_Given text_.
.....

Destined to Witness
Page 45
“Sorry about that,” I told Morris, after explaining to him what had happened and why I had become physical. “I guess I owe you one.” Although my father had told me only negative things about Morris, I immediately liked him. During the afternoon, as he told me the story of his life, I was glad that my boyhood wish of having a big brother had finally been fulfilled.
Morris told me that he was born in a hut on the outskirts of Monrovia. His mother was a native woman from the Kru tribe who never learned to read or write and who died when he was still a boy. Before she died, she told him that his father was a rich Vai man by the name of Al-Haj Massaquoi who lived in a big house on Water Street. Since an older aunt who “inherited” him had no use for a ten-year-old boy, she “gave” him as a houseboy to an Americo-Liberian couple named Williams. They named him Morris Williams, sent him to a missionary school, and all but formally adopted him. When he was in his teens, Morris said, he went to the big house on Water Street that his mother had told him about and presented himself to Mr. Al-Haj Massaquoi as his loving son. “The old man wanted no part of me and told me to get lost.” Instead, Morris continued, he went to all the other members of the Massaquoi clan and told them who his daddy was. He said they took only one look at him and told him, “Say no more; we know who your daddy is.” After welcoming him into the fold, he said, they told him not to let his “crazy daddy” upset him and that sooner or later, he’d come around. Morris said he made it a habit to drop by our father’s house at least once a week and wish him a cheerful “Good morning, Pa” or “Is there anything you want me to do for you, Pa?” Eventually, his persistence paid off. One day, to Morris’s surprise, our father gave him an errand to run. From that time on, he said, “the old man” gave him more and more things to do until, for all practical purposes, he was working for him. They got along so well, Morris recalled, that when he dropped the name Williams and substituted it with Massaquoi, our father not only didn’t mind, he himself began to refer to Morris as “son.”

.....

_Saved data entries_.
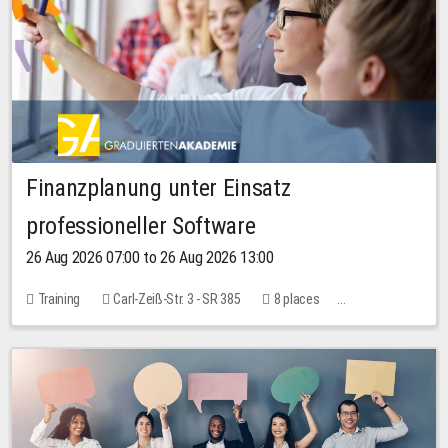
Finanzplanung unter Einsatz
professioneller Software
26 Aug 2026 07:00 to 26 Aug 2026 13:00
Training
Carl-Zeiß-Str. 3 - SR 385
8 places
20.00 EUR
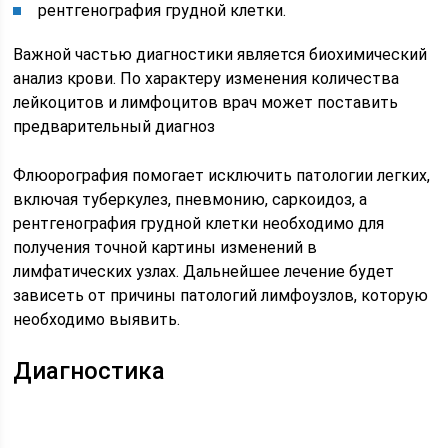
рентгенография грудной клетки.
Важной частью диагностики является биохимический
анализ крови. По характеру изменения количества
лейкоцитов и лимфоцитов врач может поставить
предварительный диагноз
Флюорография помогает исключить патологии легких,
включая туберкулез, пневмонию, саркоидоз, а
рентгенография грудной клетки необходимо для
получения точной картины изменений в
лимфатических узлах. Дальнейшее лечение будет
зависеть от причины патологий лимфоузлов, которую
необходимо выявить.
Диагностика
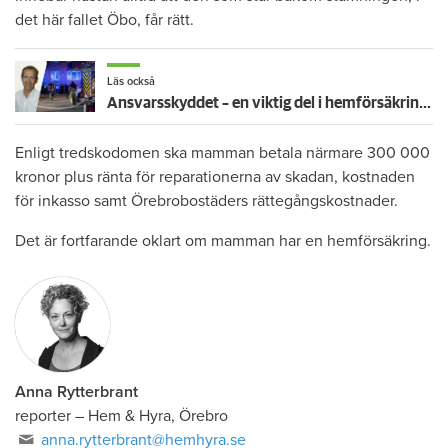
det här fallet Öbo, får rätt.
Läs också
Ansvarsskyddet – en viktig del i hemförsäkringen
Enligt tredskodomen ska mamman betala närmare 300 000
kronor plus ränta för reparationerna av skadan, kostnaden
för inkasso samt Örebrobostäders rättegångskostnader.
Det är fortfarande oklart om mamman har en hemförsäkring.
Anna Rytterbrant
reporter
–
Hem & Hyra, Örebro
anna.rytterbrant@hemhyra.se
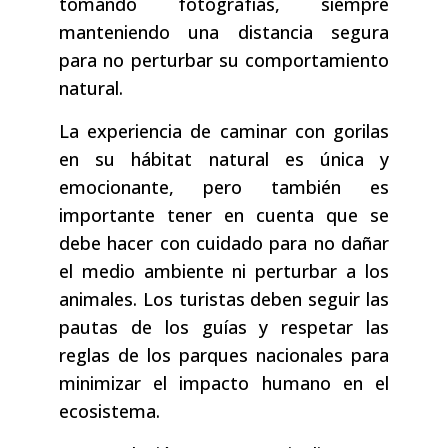
tomando fotografías, siempre
manteniendo una distancia segura
para no perturbar su comportamiento
natural.
La experiencia de caminar con gorilas
en su hábitat natural es única y
emocionante, pero también es
importante tener en cuenta que se
debe hacer con cuidado para no dañar
el medio ambiente ni perturbar a los
animales. Los turistas deben seguir las
pautas de los guías y respetar las
reglas de los parques nacionales para
minimizar el impacto humano en el
ecosistema.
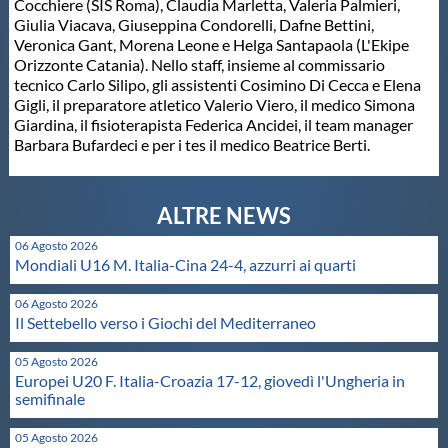
Galleria fotografica
Cocchiere (SIS Roma), Claudia Marletta, Valeria Palmieri,
Giulia Viacava, Giuseppina Condorelli, Dafne Bettini,
Veronica Gant, Morena Leone e Helga Santapaola (L'Ekipe
Videogallery
Orizzonte Catania). Nello staff, insieme al commissario
tecnico Carlo Silipo, gli assistenti Cosimino Di Cecca e Elena
Gigli, il preparatore atletico Valerio Viero, il medico Simona
Intranet
Giardina, il fisioterapista Federica Ancidei, il team manager
Barbara Bufardeci e per i tes il medico Beatrice Berti.
Webmail
Contatti
06 Agosto 2026
Mondiali U16 M. Italia-Cina 24-4, azzurri ai quarti
Mappa del sito
06 Agosto 2026
Il Settebello verso i Giochi del Mediterraneo
05 Agosto 2026
Europei U20 F. Italia-Croazia 17-12, giovedì l'Ungheria in
semifinale
05 Agosto 2026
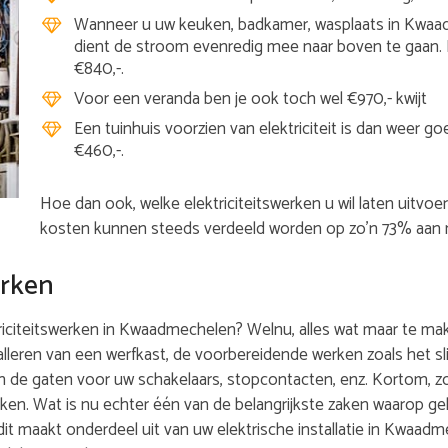
Wanneer u uw keuken, badkamer, wasplaats in Kwaa
dient de stroom evenredig mee naar boven te gaan. 
€840,-.
Voor een veranda ben je ook toch wel €970,- kwijt
Een tuinhuis voorzien van elektriciteit is dan weer 
€460,-.
Hoe dan ook, welke elektriciteitswerken u wil laten uitvoe
kosten kunnen steeds verdeeld worden op zo’n 73% aan m
erken
citeitswerken in Kwaadmechelen? Welnu, alles wat maar te maken
alleren van een werfkast, de voorbereidende werken zoals het s
n de gaten voor uw schakelaars, stopcontacten, enz. Kortom, 
rken. Wat is nu echter één van de belangrijkste zaken waarop ge
k dit maakt onderdeel uit van uw elektrische installatie in Kwaad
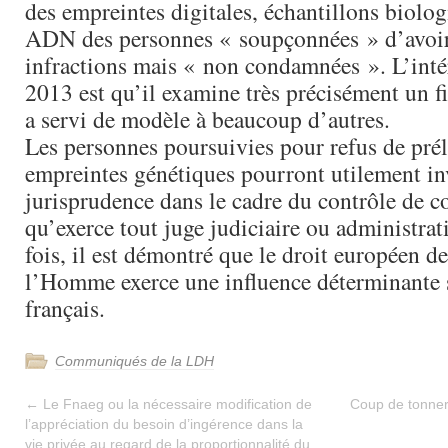
des empreintes digitales, échantillons biolog
ADN des personnes « soupçonnées » d’avoi
infractions mais « non condamnées ». L’intér
2013 est qu’il examine très précisément un fi
a servi de modèle à beaucoup d’autres.
Les personnes poursuivies pour refus de pré
empreintes génétiques pourront utilement in
jurisprudence dans le cadre du contrôle de c
qu’exerce tout juge judiciaire ou administrat
fois, il est démontré que le droit européen de
l’Homme exerce une influence déterminante s
français.
Communiqués de la LDH
←
Le Fnaeg ou la nécessaire modification de
Coup de tonner
l’appréciation du besoin d’ingérence dans la
vie privée au regard de la proportionnalité du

.....

_Exercises_.
**A)** In the passage about Morris, swap "boyhood wish" for "childhood wish" and write out the part starting with "Destined to Witness" and going on through "finally been fulfilled.".
**B)** Carry on the passage about Morris from the point where it stops.
This material comes from a separate source.

_Answers by item number_.
**A)**
Destined to Witness
Page 45
“Sorry about that,” I told Morris, after explaining to him what had happened and why I had become physical. “I guess I owe you one.” Although my father had told me only negative things about Morris, I immediately liked him. During the afternoon, as he told me the story of his life, I was glad that my childhood wish of having a big brother had finally been fulfilled.

**B)**
When I asked him why the relationship went sour, Morris mumbled something about “some woman palaver.” When I pressed him for details, he at first refused, but then told me, “What the hell, you might as well know.”
According to Morris, our father had sent him on an extremely delicate mission, which involved fetching a young Kru woman he intended to “court” from her village in Liberia’s interior. To facilitate the mission, which was to take less than a day, and to impress the young lady, our father let Morris drive his brand-new American luxury car.
Morris claimed that he had every intention of carrying out the mission faithfully and expeditiously, but when he saw the comely Kru maiden, he was so smitten that he decided to win her for himself. Since he spoke Kru fluently and our father didn’t, he said, that was easy.
A week later, our father found his car, minus Morris and the Kru maiden, dirty and with an empty gas tank parked in front of his house. He let it be known throughout the Republic of Liberia and beyond that “that damn Kru rascal” who called himself Morris Massaquoi was not his son. Morris said that it took months before he dared to face our father, but that when he finally did, “the old man called me every kind of sonofabitch he could think of and told me to keep away from him for good. That was about four years ago,” Morris explained, “and I’ve stayed away from him ever since.”
Morris concluded his story with a mischievous grin that showed everything but remorse. “I guess the old man told you not to have anything to do with ‘that damn rascal Morris,’” my brother said, aping our father’s British accent.
“Can you blame him?” I shot back. “That was a rotten thing to do.”
Morris agreed, still without showing any remorse. “I figured one week of fun with his car and girlfriend wasn’t too high a price to pay for all the years he neglected my mother and me,” Morris reasoned. Thinking of the hardships my mother and I endured in Germany, I decided that Morris definitely had a point.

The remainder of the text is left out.